** RECORDS SUPPLIED follows **
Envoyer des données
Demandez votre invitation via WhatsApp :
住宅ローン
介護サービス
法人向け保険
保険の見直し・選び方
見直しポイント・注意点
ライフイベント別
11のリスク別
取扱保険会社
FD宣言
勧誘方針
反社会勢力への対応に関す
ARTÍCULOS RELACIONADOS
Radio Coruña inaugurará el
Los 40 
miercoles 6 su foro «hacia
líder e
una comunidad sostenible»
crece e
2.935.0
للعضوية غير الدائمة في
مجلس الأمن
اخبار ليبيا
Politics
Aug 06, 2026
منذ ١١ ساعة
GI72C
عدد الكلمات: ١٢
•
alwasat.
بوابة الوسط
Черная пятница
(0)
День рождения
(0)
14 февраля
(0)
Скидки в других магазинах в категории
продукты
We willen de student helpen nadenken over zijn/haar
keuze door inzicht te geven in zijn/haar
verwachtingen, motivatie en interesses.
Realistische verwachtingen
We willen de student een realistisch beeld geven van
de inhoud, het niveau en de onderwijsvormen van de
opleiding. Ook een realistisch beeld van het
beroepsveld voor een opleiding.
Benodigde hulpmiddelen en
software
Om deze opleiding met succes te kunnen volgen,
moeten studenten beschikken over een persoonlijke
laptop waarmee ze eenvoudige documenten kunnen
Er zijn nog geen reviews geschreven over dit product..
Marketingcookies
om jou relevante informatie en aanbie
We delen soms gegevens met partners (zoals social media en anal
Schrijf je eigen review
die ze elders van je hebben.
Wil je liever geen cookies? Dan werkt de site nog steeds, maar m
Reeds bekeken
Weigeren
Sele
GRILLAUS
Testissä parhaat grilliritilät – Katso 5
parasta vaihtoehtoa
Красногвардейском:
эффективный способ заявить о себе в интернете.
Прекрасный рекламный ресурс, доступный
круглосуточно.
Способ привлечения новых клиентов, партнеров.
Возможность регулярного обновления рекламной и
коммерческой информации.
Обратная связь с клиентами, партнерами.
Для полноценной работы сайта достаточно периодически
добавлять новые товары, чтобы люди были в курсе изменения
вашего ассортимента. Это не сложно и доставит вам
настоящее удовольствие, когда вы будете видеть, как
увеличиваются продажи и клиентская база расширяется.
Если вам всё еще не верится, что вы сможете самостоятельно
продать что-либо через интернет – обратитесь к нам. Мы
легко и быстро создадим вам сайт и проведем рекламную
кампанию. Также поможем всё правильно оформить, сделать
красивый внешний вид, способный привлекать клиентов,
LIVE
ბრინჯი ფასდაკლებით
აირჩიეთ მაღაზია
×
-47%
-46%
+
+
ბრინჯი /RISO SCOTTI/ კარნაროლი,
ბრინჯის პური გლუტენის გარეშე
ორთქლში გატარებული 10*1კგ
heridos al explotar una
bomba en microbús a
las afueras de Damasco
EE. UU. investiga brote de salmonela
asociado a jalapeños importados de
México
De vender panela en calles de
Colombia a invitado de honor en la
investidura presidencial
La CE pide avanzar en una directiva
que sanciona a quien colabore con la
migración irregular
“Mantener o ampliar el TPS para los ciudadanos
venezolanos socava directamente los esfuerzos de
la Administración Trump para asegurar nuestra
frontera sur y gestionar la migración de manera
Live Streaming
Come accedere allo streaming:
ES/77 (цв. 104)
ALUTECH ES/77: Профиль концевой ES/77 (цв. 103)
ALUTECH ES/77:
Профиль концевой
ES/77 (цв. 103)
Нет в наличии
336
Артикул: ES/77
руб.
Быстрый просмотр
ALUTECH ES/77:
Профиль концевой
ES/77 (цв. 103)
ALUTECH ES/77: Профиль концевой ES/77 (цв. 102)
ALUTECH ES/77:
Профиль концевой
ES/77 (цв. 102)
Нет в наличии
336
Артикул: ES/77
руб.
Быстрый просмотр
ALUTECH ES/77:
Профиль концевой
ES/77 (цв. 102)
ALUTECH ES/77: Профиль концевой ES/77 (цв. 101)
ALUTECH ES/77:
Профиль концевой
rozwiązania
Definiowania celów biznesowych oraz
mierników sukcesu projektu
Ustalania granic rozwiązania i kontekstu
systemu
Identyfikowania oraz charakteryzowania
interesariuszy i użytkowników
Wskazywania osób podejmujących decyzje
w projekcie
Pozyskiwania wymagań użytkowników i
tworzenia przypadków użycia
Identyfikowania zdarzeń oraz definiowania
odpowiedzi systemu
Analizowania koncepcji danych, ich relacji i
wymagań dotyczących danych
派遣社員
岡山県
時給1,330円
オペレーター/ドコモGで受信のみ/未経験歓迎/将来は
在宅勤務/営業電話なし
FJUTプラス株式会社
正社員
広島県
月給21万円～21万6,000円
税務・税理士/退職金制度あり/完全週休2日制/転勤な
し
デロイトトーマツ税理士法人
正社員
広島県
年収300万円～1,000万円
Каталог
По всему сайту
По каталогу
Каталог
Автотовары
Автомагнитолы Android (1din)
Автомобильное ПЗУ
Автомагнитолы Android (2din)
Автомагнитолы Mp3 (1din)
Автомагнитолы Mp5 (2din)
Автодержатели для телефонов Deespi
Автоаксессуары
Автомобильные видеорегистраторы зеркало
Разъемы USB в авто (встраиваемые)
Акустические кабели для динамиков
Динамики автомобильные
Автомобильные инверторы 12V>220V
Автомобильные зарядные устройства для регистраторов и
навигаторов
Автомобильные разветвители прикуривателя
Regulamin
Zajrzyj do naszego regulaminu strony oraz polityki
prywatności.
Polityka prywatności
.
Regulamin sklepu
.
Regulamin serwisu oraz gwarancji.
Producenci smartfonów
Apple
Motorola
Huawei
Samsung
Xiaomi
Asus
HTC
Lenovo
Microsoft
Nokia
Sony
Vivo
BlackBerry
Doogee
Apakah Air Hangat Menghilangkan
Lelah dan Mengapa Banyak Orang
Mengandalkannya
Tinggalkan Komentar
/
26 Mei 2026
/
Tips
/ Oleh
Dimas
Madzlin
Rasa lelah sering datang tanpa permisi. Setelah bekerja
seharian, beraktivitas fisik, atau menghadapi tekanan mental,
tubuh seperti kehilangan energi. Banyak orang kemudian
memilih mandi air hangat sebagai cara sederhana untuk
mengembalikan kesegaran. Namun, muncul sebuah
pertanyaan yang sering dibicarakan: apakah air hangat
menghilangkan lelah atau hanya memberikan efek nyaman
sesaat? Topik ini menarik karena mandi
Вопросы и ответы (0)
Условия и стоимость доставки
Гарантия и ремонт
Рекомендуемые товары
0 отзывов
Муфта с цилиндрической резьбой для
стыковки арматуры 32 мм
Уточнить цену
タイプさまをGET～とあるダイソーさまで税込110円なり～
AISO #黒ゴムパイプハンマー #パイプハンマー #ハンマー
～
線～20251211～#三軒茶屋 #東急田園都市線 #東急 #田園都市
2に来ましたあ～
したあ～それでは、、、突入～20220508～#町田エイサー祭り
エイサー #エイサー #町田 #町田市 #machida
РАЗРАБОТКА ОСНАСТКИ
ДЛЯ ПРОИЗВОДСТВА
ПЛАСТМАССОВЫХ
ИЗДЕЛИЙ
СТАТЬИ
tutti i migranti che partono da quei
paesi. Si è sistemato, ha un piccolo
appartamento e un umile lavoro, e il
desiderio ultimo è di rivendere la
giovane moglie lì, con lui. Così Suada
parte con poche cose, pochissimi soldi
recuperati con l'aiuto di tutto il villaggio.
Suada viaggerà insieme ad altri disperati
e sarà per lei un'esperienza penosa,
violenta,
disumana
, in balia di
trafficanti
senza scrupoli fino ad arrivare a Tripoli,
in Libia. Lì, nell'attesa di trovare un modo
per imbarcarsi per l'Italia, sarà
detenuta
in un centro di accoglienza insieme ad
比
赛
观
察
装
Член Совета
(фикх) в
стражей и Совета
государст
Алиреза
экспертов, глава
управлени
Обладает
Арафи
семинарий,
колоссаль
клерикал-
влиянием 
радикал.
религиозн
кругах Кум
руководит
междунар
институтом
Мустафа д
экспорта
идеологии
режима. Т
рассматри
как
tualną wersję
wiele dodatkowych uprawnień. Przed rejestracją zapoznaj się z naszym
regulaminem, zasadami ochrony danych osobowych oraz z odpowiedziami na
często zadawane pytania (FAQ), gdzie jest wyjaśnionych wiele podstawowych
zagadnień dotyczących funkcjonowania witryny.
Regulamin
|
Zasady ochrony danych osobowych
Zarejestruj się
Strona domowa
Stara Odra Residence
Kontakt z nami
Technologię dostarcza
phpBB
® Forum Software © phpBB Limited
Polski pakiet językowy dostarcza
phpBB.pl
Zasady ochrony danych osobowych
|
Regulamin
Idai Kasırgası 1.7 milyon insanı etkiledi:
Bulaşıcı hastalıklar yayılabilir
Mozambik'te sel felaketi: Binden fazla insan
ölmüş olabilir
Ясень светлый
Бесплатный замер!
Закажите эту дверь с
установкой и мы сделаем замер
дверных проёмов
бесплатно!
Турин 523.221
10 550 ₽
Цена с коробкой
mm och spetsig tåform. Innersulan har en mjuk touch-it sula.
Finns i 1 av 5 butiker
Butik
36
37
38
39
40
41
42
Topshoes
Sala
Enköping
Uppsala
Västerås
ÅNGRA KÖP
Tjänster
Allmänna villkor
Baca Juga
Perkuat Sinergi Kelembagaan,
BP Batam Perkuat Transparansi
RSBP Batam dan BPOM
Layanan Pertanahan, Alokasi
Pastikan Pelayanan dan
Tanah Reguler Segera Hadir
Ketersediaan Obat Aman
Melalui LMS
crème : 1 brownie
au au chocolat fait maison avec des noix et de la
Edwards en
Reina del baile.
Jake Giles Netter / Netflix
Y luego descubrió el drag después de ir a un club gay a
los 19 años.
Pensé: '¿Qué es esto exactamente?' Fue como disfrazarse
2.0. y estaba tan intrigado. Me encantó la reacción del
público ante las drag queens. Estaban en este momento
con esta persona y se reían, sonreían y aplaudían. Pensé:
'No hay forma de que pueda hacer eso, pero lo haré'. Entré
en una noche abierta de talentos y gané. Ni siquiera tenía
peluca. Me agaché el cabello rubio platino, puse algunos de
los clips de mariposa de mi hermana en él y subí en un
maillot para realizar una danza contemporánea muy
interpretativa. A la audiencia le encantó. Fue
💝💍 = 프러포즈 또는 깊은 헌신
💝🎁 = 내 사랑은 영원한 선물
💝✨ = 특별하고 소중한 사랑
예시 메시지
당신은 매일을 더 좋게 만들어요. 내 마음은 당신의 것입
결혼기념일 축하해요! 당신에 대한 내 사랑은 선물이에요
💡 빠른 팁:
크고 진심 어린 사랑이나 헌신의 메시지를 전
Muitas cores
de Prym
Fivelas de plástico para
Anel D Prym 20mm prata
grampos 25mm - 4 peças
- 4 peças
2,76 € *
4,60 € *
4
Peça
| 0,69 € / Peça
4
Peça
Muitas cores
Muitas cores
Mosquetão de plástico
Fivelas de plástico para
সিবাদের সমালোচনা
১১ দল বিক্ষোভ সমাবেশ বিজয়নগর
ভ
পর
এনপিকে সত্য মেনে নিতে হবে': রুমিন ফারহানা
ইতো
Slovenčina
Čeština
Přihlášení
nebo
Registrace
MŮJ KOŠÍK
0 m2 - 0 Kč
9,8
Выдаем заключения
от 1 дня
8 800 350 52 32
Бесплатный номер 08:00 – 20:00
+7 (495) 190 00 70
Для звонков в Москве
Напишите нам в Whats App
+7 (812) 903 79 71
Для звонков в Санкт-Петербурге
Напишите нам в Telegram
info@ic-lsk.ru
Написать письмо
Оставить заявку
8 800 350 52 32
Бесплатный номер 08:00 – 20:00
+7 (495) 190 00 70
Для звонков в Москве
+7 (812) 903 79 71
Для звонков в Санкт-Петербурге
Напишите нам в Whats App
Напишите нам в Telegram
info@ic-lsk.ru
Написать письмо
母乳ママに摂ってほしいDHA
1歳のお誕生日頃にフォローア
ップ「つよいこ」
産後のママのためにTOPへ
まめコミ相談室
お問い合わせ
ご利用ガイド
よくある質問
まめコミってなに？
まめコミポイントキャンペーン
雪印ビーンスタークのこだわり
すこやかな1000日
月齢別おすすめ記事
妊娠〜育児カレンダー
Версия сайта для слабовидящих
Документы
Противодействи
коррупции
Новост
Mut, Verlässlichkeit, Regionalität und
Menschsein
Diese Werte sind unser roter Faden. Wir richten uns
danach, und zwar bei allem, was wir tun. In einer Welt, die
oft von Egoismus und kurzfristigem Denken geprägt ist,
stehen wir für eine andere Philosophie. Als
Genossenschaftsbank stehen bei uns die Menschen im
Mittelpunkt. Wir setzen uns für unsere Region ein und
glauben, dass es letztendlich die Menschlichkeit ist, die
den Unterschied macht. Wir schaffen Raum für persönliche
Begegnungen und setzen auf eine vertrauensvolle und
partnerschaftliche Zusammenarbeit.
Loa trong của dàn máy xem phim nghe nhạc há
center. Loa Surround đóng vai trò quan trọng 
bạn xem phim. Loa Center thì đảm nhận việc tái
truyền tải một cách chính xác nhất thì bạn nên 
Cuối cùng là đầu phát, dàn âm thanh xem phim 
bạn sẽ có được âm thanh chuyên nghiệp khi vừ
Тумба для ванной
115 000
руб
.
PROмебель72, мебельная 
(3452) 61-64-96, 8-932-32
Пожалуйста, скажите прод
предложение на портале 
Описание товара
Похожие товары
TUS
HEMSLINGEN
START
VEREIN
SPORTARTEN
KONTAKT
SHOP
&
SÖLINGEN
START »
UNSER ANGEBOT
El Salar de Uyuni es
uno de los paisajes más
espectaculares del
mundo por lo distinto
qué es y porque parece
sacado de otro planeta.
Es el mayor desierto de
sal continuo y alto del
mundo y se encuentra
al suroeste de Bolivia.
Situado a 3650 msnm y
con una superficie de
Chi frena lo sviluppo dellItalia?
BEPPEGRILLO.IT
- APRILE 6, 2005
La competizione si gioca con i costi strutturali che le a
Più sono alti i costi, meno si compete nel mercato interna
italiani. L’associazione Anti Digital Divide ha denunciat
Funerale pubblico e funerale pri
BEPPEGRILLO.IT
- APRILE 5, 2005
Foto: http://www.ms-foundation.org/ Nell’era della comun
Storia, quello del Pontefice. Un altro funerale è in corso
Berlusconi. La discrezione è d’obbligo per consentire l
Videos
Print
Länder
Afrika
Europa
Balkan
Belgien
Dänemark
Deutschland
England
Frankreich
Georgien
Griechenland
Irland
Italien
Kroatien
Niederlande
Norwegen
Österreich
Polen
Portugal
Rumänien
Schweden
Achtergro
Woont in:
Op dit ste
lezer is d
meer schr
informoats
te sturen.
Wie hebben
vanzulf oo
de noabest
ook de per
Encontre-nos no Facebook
** End of RECORDS SUPPLIED **
■ **INSTRUCTION**
Among the lines of the data above, count those containing the word "dostarcza" and report the total alone.

■ **RESPONSE BOX**
2